Al acht jaar fiets ik onder een Jugendstil-balkon door en al die tijd is me niets opgevallen. Tot deze week. Opeens viel mijn oog namelijk op een soort wimpel die in de steen van het balkon gebeeldhouwd is. 'Arbeid is genot' staat er met krullerige letters op.
Het woord 'arbeid' maakt de slogan wat archaïsch en roept herinneringen op aan de klassenstrijd uit het begin van de twintigste eeuw. Dat is ongeveer ook de periode dat dit huis gebouwd moet zijn. Maar dat maakt het ook intrigerend, want is vast geen proletariër geweest die opdracht gegeven heeft tot het uitbeitelen van deze kreet! Wie dan wél?
Zouden we deze uitspraak nu nog steeds in de mond nemen, vroeg ik me verder af. Misschien wel als er van gemaakt wordt 'Werk is genot'. De zegeningen van werk als middel tot (zelf-)ontplooiing worden immers uitgebreid geëtaleerd in allerlei boeken en artikelen.

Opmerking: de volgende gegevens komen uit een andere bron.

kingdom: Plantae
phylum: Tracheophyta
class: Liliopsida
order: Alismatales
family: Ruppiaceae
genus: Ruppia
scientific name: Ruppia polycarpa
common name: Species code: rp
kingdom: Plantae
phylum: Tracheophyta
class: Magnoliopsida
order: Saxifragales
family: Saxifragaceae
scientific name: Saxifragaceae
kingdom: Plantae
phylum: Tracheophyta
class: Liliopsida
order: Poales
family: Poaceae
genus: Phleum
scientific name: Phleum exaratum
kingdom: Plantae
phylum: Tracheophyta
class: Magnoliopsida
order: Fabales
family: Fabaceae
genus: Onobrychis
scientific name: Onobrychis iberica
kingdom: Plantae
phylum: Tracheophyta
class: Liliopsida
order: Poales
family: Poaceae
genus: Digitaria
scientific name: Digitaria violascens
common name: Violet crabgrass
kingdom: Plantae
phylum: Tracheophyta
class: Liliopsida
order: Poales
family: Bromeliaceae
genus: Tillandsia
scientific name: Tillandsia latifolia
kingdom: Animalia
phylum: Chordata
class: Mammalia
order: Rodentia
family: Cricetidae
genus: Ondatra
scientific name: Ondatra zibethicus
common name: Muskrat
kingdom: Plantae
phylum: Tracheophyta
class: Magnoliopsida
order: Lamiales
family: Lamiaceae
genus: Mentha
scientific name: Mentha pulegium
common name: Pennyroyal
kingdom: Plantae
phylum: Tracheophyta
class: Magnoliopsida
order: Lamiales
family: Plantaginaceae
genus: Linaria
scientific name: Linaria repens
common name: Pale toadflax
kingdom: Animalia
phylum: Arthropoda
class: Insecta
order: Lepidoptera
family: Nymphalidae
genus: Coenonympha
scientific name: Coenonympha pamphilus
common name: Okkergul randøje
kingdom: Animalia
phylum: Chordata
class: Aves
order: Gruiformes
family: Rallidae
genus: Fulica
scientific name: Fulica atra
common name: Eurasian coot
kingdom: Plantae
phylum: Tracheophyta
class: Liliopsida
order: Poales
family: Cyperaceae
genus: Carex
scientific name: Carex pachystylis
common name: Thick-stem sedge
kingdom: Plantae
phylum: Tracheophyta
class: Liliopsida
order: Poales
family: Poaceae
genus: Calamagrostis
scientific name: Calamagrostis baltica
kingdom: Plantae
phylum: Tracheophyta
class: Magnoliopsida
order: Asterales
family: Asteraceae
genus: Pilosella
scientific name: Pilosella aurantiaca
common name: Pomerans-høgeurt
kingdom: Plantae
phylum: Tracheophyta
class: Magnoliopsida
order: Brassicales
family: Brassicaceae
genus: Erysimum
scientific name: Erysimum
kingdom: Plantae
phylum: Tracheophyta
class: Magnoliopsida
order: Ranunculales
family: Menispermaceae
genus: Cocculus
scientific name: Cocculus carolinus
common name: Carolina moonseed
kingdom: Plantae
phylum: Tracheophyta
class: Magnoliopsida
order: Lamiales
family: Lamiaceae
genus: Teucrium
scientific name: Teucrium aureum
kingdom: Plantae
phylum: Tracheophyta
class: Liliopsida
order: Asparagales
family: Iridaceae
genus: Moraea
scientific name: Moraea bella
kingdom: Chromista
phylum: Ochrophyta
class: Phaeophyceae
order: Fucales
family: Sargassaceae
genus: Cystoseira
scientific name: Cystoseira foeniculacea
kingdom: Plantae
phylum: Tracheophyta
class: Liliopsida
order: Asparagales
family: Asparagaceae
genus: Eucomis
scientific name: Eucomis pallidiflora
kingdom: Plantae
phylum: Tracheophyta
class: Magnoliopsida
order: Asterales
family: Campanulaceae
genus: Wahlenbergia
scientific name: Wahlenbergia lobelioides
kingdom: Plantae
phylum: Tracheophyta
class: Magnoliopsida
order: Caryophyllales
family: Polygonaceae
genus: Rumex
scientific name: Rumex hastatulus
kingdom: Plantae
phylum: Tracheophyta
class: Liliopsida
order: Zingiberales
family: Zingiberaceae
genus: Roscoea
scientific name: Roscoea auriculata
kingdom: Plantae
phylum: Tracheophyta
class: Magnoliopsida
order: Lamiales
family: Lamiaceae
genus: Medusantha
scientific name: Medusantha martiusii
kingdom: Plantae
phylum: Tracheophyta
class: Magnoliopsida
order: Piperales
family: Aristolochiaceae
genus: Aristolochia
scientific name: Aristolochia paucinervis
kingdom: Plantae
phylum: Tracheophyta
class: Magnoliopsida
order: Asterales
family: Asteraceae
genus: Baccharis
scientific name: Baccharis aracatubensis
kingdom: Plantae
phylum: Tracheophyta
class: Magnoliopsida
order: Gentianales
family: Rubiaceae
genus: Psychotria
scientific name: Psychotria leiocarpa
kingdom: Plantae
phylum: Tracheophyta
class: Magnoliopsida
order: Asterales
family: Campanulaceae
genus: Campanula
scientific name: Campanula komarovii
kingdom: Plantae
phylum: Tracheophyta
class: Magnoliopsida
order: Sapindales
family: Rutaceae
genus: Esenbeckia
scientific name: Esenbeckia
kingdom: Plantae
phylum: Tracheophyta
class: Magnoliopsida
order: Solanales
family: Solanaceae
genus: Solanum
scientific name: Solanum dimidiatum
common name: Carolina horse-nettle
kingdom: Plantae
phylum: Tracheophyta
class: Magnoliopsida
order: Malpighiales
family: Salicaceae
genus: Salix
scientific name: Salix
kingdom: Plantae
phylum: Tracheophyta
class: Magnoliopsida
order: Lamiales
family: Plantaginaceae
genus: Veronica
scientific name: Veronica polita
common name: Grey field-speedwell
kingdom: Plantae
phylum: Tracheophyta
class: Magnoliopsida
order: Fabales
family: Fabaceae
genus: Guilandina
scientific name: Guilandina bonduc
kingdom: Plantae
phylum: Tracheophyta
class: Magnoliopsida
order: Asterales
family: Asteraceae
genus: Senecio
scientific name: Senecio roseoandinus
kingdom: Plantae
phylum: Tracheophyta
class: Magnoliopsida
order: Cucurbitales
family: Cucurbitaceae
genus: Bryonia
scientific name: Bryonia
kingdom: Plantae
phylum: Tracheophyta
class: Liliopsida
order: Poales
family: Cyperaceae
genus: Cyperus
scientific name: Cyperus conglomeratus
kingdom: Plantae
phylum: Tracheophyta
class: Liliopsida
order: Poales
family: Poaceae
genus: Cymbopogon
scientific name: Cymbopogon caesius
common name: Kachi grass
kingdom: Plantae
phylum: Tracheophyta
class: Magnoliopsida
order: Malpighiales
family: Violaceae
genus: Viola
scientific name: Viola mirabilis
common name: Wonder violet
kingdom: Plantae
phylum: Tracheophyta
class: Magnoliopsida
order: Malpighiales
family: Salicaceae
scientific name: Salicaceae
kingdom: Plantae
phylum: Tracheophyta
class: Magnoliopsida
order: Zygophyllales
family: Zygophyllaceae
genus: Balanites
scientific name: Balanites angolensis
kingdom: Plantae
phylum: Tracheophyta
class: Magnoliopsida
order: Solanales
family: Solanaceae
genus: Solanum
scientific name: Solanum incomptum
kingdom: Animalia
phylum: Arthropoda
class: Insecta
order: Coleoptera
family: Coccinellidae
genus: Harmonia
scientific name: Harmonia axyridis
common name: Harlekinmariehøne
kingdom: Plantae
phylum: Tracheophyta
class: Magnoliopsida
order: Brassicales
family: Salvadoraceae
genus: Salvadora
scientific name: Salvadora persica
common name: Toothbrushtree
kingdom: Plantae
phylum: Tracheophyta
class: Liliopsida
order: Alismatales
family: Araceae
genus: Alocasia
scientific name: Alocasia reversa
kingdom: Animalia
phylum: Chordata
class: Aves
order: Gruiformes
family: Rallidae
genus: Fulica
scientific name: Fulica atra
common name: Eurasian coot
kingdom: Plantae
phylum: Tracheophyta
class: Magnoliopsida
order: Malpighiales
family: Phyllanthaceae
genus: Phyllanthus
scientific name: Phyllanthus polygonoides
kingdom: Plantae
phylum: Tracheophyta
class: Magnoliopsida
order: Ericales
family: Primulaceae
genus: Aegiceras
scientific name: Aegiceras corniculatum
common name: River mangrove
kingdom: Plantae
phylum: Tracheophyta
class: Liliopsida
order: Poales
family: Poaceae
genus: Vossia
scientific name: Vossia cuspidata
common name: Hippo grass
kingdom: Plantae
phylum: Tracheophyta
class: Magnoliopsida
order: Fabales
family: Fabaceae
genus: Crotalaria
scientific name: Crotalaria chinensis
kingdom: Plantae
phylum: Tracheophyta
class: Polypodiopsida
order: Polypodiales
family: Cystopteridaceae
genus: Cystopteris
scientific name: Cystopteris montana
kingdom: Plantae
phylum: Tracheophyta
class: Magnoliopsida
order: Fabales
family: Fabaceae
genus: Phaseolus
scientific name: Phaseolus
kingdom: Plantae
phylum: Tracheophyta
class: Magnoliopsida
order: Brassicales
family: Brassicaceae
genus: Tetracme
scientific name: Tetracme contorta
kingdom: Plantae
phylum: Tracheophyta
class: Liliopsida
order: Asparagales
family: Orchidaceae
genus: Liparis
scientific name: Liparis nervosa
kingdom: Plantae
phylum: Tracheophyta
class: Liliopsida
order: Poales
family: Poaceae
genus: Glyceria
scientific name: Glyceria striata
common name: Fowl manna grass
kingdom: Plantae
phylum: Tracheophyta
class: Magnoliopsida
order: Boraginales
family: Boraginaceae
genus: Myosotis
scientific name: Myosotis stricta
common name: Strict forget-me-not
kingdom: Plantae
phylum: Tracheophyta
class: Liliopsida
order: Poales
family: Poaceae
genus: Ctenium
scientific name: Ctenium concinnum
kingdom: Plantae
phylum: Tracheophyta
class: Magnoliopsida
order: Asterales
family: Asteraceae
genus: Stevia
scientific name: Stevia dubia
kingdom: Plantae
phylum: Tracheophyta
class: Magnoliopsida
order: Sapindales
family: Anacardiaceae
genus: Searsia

Maar in veel organisaties lijken begrippen als zelfontplooiing, professionaliteit en eigen verantwoordelijkheden alleen maar holle kreten uit de 'braaftaal'-vocabulaire van de leiding en de stafdiensten. Vanmiddag sprak ik met enkele professionals over hun werk. Investeren in het voorkomen van problemen wordt niet op prijs gesteld, vertelden ze treurig. Wie enigszins buiten de gebaande paden treedt, wordt de kop afgehakt. De organisatie heeft zero tolerance als motto om de doelstellingen te halen, maar die kreet geldt ook voor het eigen personeel. Koppen dicht en targets binnenslepen.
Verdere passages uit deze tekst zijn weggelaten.